Continuously Deploying an NPM Package with GitLab CI/CD

Setting up continuous deployment is important to me, even when publishing is as simple as it is on npm. The official GitLab documentation, though, is a little more than I need and geared toward their own npm repository, so I'd like to gather the information I need here in a brief article.

Generate and store an authentication token

The npm team has made this straightforward.

Generating the token in npm

  1. Go to npmjs.com and log in if you haven't already.

  2. Click on your profile picture at the top right.

  3. Select the fifth item, "Access Tokens."

  4. Click "Generate New Token" on the top right of the page.

  5. Select the middle option, "automation" for the right security settings.

  6. Click "Generate Token."

  7. Copy the token to your clipboard.

Storing the token in GitLab

  1. Log into GitLab and open the project you intend to automate.

  2. Select "Settings" at the bottom of the menu on the left. This will open a submenu.

  3. Select "CI/CD."

  4. Find the "Variables" section of the CI/CD menu and click "expand" on the right.

  5. Click the green "Add variable" button at the bottom.

  6. Fill in the "Key" text box with "NPM_TOKEN".

  7. Fill in the "Value" box with the token you copied from earlier.

  8. Make sure the "Type" is set to "variable" instead of "file."

  9. Make sure both checkboxes are checked to protect and mask the variable.

A word on security

Clearly, an authentication token, especially one that controls deployment to production, is very sensitive information, so it's worthwhile to familiarize oneself with the protections GitLab offers.

Masking an environment variable protects the variable from being seen in the console output. It is easy to imagine a scenario where an error message (or just a simple scripting mistake) could lead to this kind of information being printed to the console, and once the toothpaste is out of the tube and on the internet, there's no putting it back in--you have to revoke that token and generate a new one. Masking prevents this easy-to-make security mistake.

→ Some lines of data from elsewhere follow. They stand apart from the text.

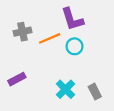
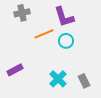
gray cross: (23, 32) -> (22, 13), moved

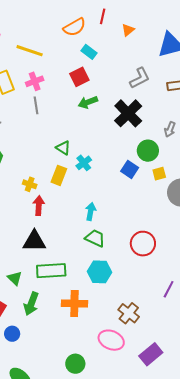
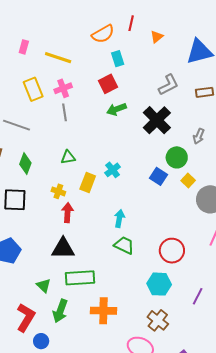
cyan rectangle: (89, 52) -> (118, 59), turned 35
green triangle: (63, 148) -> (68, 157), moved, turned -42
yellow square: (159, 174) -> (188, 180), turned -32
cyan hexagon: (99, 272) -> (159, 284), moved

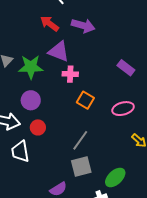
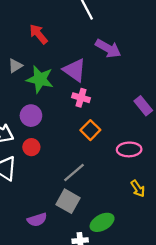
red arrow: (49, 24) -> (38, 34), moved
gray square: (81, 166) -> (68, 201), turned 30

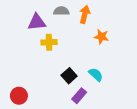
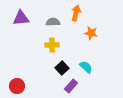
gray semicircle: (61, 11) -> (53, 22), moved
purple triangle: (37, 22) -> (21, 18), moved
yellow cross: (49, 42) -> (52, 45), moved

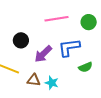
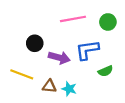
purple arrow: (43, 54) -> (59, 58), turned -120

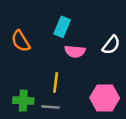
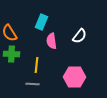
pink semicircle: (75, 51) -> (52, 41), turned 77
green cross: (23, 101) -> (12, 54), moved

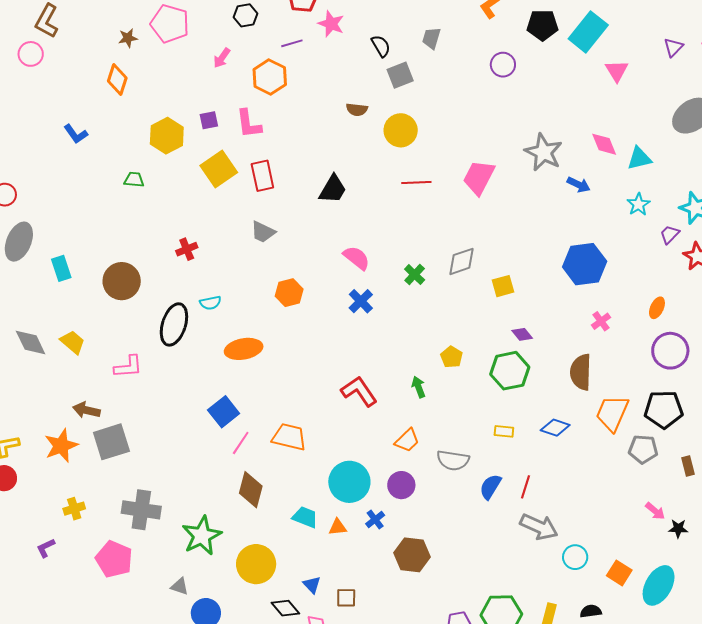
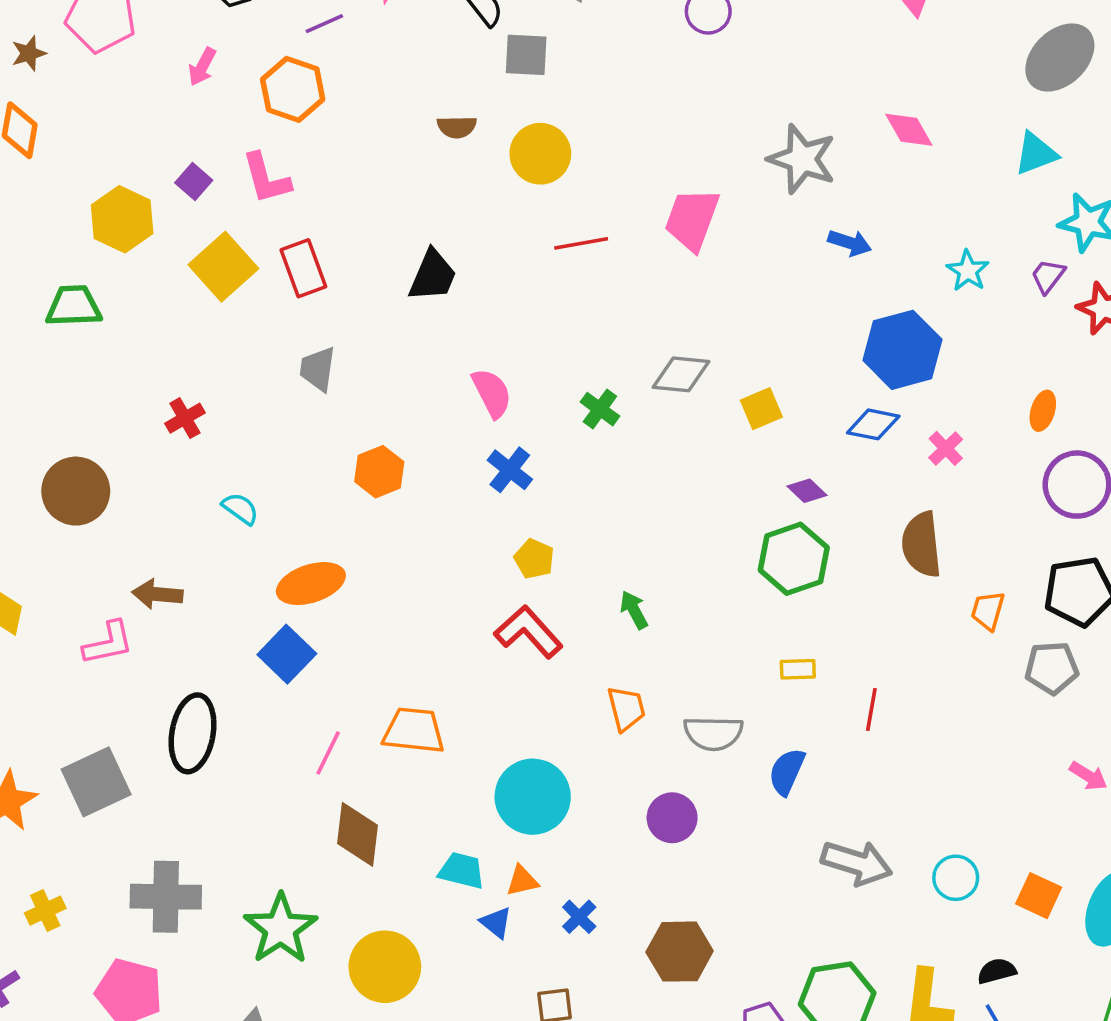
gray square: (400, 75) -> (526, 55), turned 32
purple square: (209, 120) -> (194, 182), turned -30
cyan triangle: (639, 158) -> (1036, 154), moved
green trapezoid: (134, 180) -> (74, 306), size x1.5
blue arrow: (579, 185) -> (850, 243), moved
cyan star: (638, 204) -> (968, 271), moved
gray trapezoid: (263, 232) -> (318, 369), turned 80
pink semicircle: (357, 258) -> (492, 393), turned 32
gray diamond: (461, 261) -> (681, 374), turned 32
cyan semicircle: (210, 303) -> (240, 509), turned -125
black ellipse: (174, 324) -> (193, 733), moved
yellow pentagon: (451, 357) -> (534, 559), moved
brown arrow: (86, 410) -> (157, 594), moved
blue square: (224, 412) -> (287, 654), moved
orange trapezoid: (612, 413) -> (988, 611), size x0.6
blue diamond: (555, 428) -> (873, 424), moved
orange trapezoid: (407, 440) -> (626, 708), turned -52
purple circle: (401, 485) -> (672, 818), moved
red line: (525, 487) -> (871, 709), moved
blue cross: (375, 520) -> (579, 917), moved
gray arrow: (539, 527) -> (857, 863), moved
brown hexagon: (412, 555) -> (680, 952), moved
blue triangle: (312, 585) -> (496, 923), moved

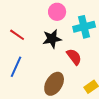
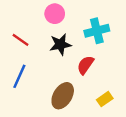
pink circle: (57, 12) -> (55, 14), moved
red semicircle: (74, 57) -> (85, 65), turned -108

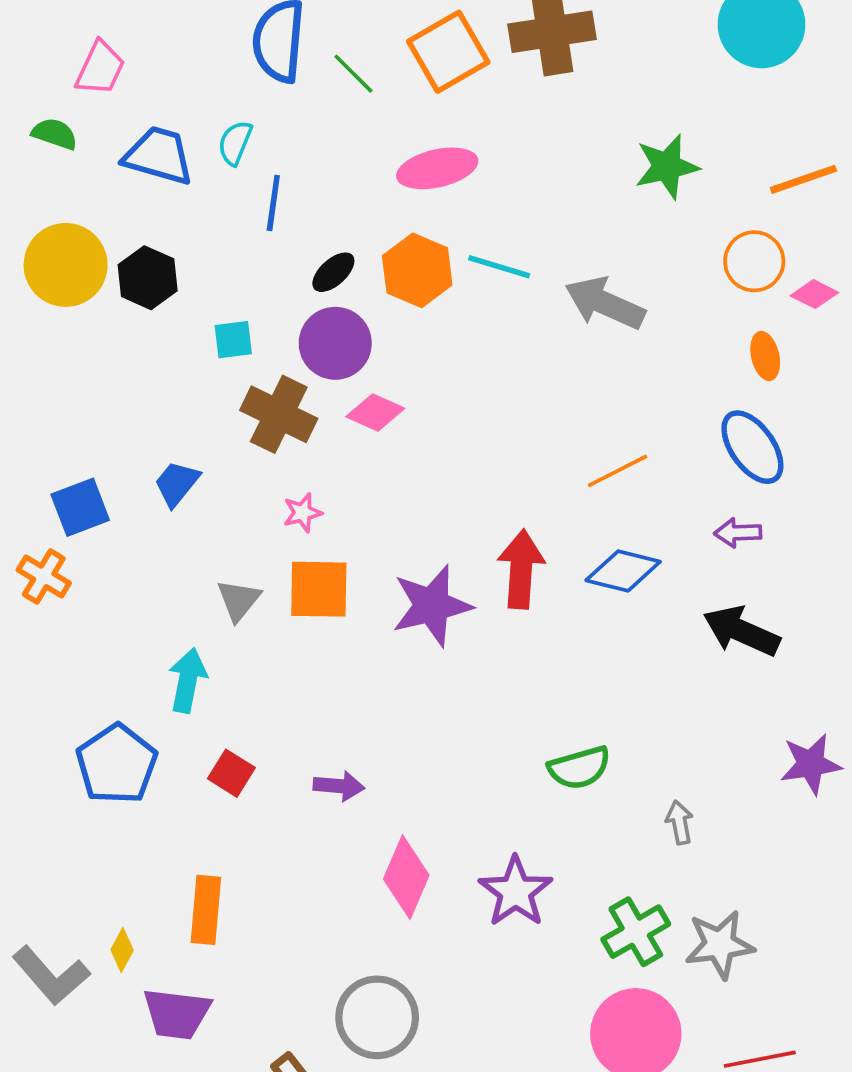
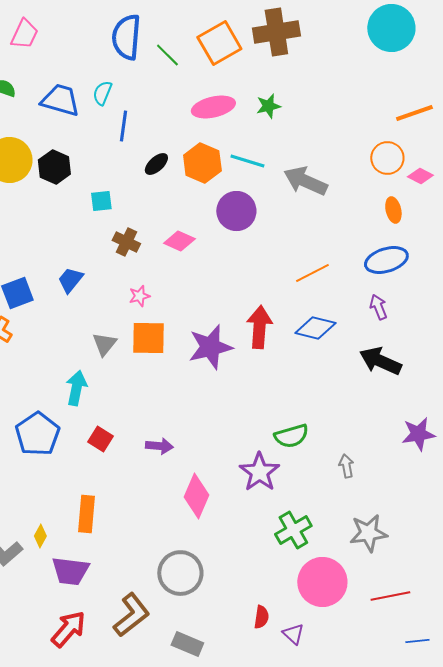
pink trapezoid: (100, 68) -> (24, 34), moved
green star: (667, 167) -> (268, 106), moved, size x0.7
purple circle: (335, 343) -> (236, 211), moved
brown cross: (279, 414) -> (126, 242), size x0.7
blue ellipse: (752, 447) -> (386, 260), turned -72
purple arrow: (738, 533) -> (378, 307), turned 70
purple star: (516, 892) -> (259, 472), moved
green cross: (636, 932) -> (293, 530), moved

Protecting an environment variable is a kind of access control. A protected environment variable can only be used in protected branches or on protected tags, and it can't be seen by all contributors.

A critically sensitive authentication token like an NPM publish token should be both protected and masked.

Set up the pipeline with your .gitlab.yml

This is the easy part. Copy the following text and save it to a file called .gitlab.yml

.gitlab.yml

image: node:latest
stages:
  - deploy

deploy:
  stage: deploy
  script:
    - echo "//registry.npmjs.org/:_authToken=${NPM_TOKEN}" >> .npmrc
    - npm publish

Just to break it down: This file grabs an image that has node installed. It deploys by creating a file called .npmrc that defines where our registry is and what our authentication token is based on the environment variable NPM_TOKEN we created earlier. With that file in place, npm publish will run.

Celebrate

Update your package.json with a fresh version number to make sure the push succeeds, then commit and push the new .gitlab.yml and the edited package.json. The pipeline will succeed every time you increment the version number.